The yodl program is a single-pass interpreter of its input files. The program does not build an internal data representation of the text and commands that it encounters; therefore, all actions must be completed in one pass. The basic way by which yodl does this, is by reading input, taking actions and possibly `pushing back' information on the input. This is best illustrated with an example. Given the code,
DEFINESYMBOL(sym)

IFDEF(sym)
    (Symbol sym is defined!
     DEFINEMACRO(testmac)(0)(Testmac now stands for one thing.)
    )
    (Symbol sym is not defined!
     DEFINEMACRO(testmac)(0)(Testmac now stands for another thing.)
    )
    
testmac()

yodl will take the following actions:

  • The DEFINESYMBOL command updates an internal table of symbols, no other action is necessary here.

  • When the IFDEF command is parsed, yodl eats up all of the necessary parts from the input: the keyword itself, and three parameter lists. The IFDEF test obviously yields `true', and therefore yodl `pushes back' the true-list

    Symbol sym is defined!
    DEFINEMACRO(testmac)(0)(Testmac now stands for one thing.)
    

  • Next, yodl sees normal text (Symbol sym is etc.). This is sent to the output file.

  • After this, the DEFINEMACRO statement is seen, which defines testmac() as a placeholder for one thing.

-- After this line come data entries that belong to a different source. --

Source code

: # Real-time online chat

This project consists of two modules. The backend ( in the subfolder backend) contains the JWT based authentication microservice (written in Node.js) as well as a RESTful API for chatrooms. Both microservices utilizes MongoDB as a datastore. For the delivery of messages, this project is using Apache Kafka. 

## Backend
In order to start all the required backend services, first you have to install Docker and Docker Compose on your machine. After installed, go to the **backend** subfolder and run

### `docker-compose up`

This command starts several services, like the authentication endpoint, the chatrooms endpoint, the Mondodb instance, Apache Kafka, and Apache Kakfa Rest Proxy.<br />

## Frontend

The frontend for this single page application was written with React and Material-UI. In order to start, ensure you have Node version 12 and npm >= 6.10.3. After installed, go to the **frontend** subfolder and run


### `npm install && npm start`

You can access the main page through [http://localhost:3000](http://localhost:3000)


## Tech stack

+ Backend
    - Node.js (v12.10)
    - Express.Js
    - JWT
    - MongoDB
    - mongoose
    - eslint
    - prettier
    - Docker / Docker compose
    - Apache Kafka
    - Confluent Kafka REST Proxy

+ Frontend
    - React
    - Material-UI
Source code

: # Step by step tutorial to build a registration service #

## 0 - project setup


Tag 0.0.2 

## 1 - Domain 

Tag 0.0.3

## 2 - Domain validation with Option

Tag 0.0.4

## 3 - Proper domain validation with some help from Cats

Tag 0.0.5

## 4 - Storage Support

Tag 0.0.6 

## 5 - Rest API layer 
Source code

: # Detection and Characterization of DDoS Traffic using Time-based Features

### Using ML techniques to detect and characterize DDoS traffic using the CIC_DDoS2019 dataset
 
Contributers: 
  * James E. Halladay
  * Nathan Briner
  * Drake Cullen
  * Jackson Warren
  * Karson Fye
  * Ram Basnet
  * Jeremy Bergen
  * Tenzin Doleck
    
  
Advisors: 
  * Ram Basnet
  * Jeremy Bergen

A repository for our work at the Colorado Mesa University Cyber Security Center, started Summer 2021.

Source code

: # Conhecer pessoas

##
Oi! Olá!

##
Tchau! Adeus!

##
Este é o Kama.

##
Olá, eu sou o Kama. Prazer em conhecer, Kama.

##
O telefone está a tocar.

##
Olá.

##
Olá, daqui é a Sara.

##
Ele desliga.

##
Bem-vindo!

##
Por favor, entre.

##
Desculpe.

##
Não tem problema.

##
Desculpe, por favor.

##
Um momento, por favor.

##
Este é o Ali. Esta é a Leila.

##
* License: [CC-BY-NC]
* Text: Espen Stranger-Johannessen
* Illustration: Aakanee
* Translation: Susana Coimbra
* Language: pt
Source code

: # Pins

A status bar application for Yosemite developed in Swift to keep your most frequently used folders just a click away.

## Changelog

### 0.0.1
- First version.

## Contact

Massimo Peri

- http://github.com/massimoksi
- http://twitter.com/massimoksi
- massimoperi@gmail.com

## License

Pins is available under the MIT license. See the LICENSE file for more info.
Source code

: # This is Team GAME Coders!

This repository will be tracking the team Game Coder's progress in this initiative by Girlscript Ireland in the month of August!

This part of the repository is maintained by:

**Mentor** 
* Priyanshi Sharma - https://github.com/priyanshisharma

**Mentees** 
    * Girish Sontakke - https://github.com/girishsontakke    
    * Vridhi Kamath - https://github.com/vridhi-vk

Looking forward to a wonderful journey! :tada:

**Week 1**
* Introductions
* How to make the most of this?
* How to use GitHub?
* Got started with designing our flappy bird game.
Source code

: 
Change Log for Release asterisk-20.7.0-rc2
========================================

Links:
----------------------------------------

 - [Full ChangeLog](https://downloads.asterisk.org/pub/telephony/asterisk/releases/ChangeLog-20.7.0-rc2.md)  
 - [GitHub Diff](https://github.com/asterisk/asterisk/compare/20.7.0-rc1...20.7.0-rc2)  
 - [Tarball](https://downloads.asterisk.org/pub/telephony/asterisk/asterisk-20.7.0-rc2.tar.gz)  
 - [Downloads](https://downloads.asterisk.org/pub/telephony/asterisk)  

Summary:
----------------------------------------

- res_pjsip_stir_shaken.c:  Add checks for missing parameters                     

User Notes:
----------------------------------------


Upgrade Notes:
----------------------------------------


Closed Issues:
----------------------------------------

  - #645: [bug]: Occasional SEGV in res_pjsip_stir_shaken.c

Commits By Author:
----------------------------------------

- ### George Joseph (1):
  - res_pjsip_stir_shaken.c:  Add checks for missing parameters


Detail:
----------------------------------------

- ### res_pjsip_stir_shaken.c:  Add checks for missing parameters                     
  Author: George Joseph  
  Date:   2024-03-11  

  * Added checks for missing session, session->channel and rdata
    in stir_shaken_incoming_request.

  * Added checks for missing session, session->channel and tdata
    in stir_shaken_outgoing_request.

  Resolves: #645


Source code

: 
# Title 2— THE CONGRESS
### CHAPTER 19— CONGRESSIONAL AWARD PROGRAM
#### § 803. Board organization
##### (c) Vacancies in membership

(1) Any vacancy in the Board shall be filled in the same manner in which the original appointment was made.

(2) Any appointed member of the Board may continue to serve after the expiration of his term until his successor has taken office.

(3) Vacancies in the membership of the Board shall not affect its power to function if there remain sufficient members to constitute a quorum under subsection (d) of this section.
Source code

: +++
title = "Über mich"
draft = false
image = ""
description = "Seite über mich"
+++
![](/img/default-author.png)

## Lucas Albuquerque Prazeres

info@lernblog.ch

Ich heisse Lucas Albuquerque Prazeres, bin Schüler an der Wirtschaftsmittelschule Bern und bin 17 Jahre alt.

  • Finally, testmac() is seen. The parser recognizes a user-defined macro having no arguments, which conforms to the definition. The text

    Testmac now stands for one thing.
    

    is pushed back.

  • Finally, yodl reads this last string from its input and sends it to the output.

  • The most complex part of the program is therefore the tokenizer (lexical analyzer): that part is responsible for matching tokens such as identifiers in the input, and for pushing back text. The pushing back is implemented as a relocatable buffer, which is expanded as text is pushed into it and which shrinks as the lexical analyzer processes input. I already achieved about 100% speed gain by optimizing the tokenizer, but this implementation can still be somewhat of a CPU hog. (But hey, premature optimzation is the root of all evil, says D.E. Knuth. So why optimize, as long as you don't know whether you're being premature about it?)

    The lexical analyzer is furthermore responsible for the line continuation feature (see section ??) and for the SUBST mechanism (see section ??). These mechanisms are also implemented with the push-back method.